(Request): Lines of the material that include the string "Document" should be returned.

(Exercise input):
+ + + +

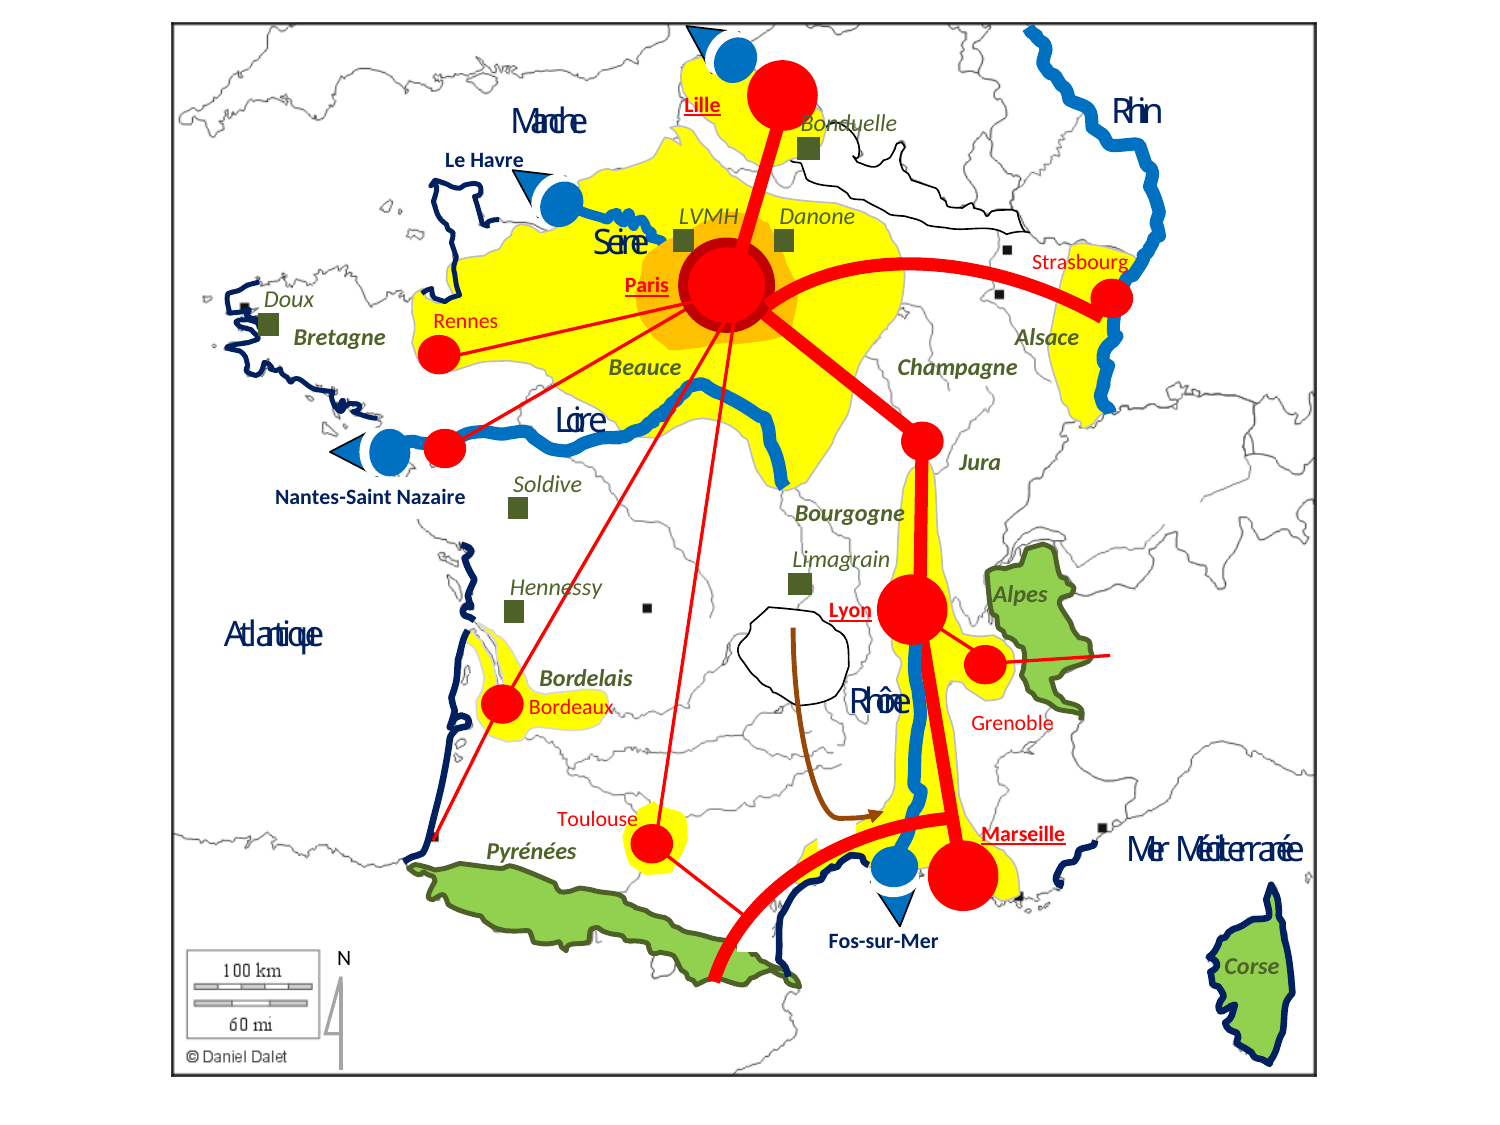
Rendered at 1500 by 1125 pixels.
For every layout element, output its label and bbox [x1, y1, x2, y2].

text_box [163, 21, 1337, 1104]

+ + + +

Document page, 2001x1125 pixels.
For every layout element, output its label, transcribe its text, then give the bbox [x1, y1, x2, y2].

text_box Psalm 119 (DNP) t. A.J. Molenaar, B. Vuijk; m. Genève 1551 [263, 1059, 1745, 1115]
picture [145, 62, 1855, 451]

+ + + +

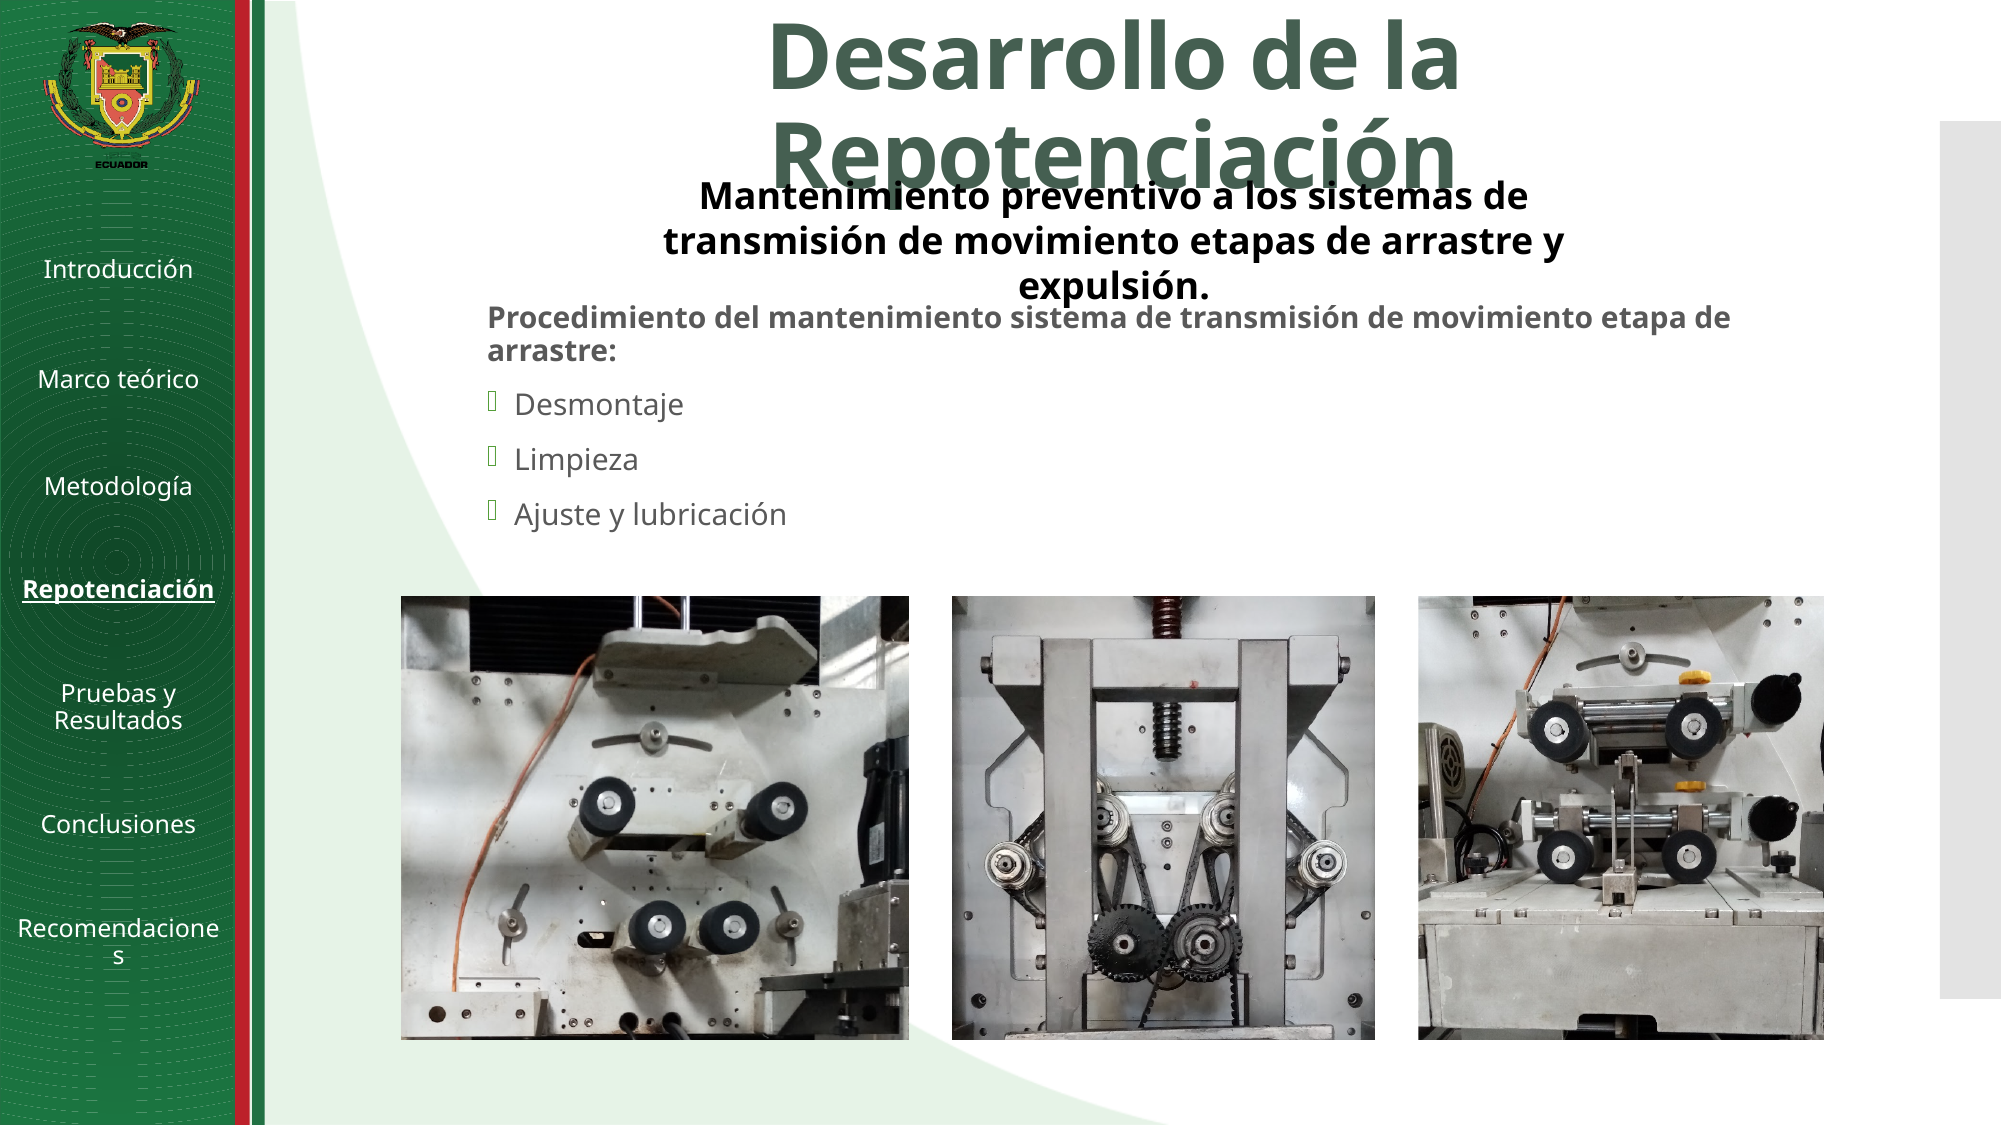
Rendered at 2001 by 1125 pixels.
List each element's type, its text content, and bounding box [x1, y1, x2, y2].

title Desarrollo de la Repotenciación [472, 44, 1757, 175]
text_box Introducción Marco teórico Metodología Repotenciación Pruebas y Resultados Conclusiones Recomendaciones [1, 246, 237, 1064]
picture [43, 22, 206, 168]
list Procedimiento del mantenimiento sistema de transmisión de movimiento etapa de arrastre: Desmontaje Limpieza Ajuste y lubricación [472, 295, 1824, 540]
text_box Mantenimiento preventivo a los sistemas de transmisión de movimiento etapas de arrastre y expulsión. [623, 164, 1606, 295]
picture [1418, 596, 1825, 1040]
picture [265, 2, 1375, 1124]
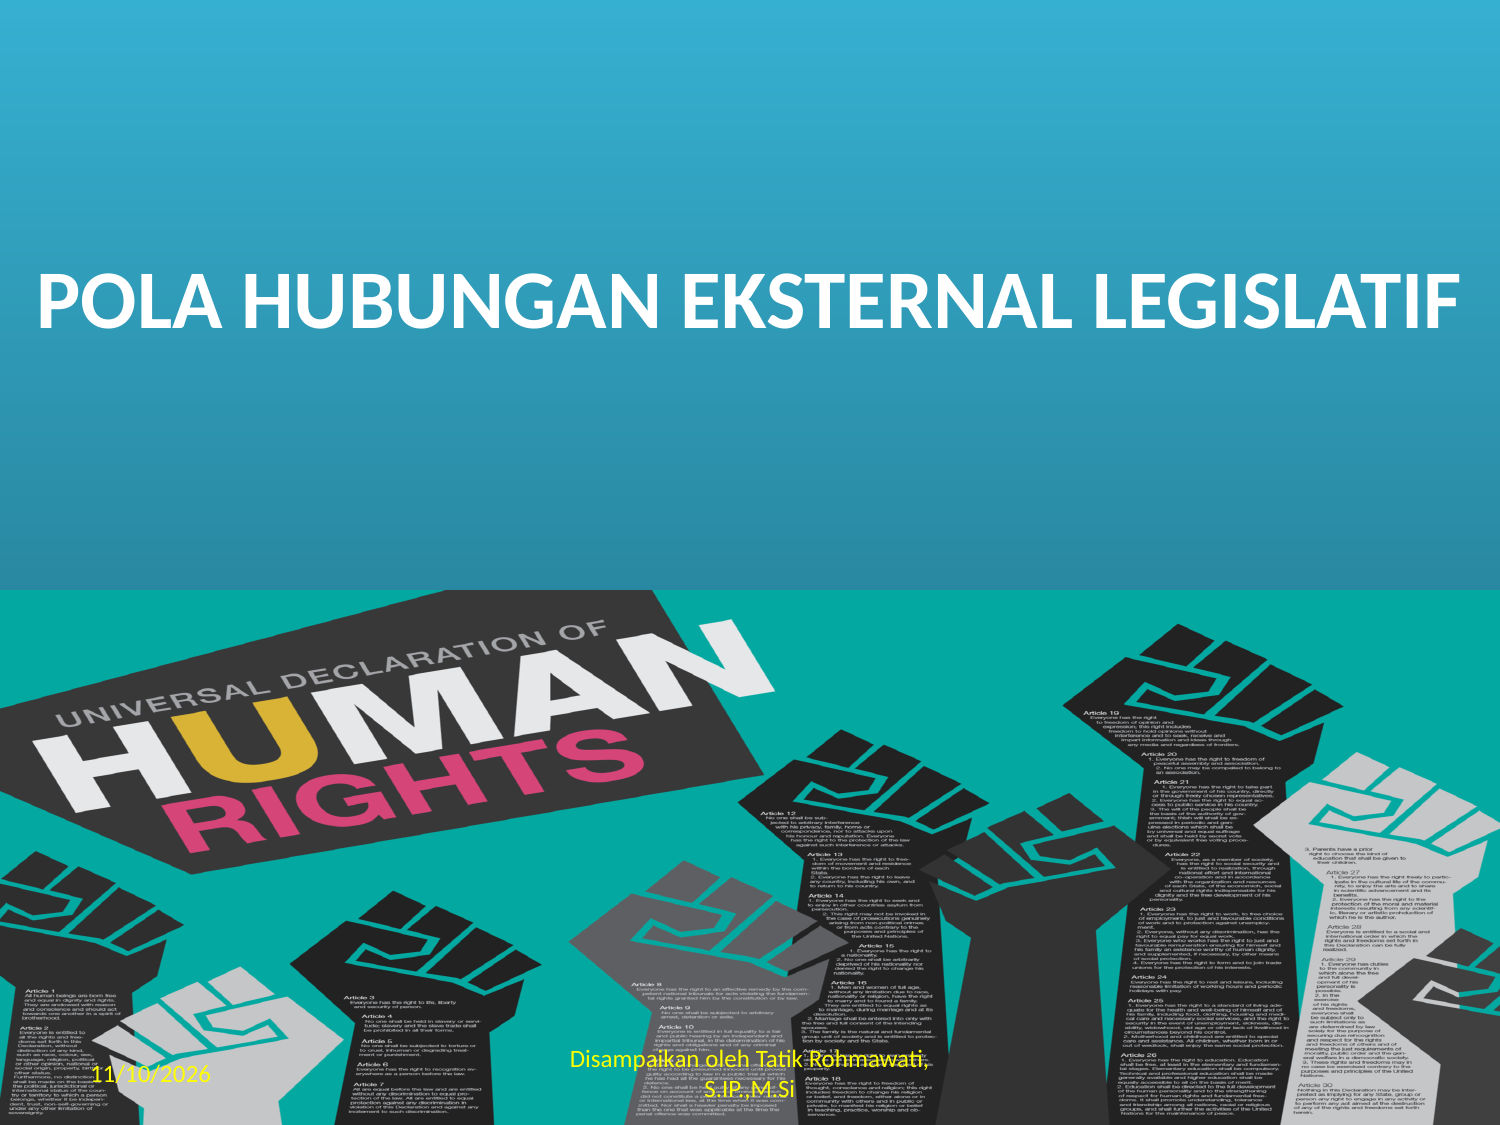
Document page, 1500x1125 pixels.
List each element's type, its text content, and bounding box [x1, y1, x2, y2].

+ + + +

(Task answer):
Document page, 2001x1125 pixels.
Document page, 1500x1125 pixels.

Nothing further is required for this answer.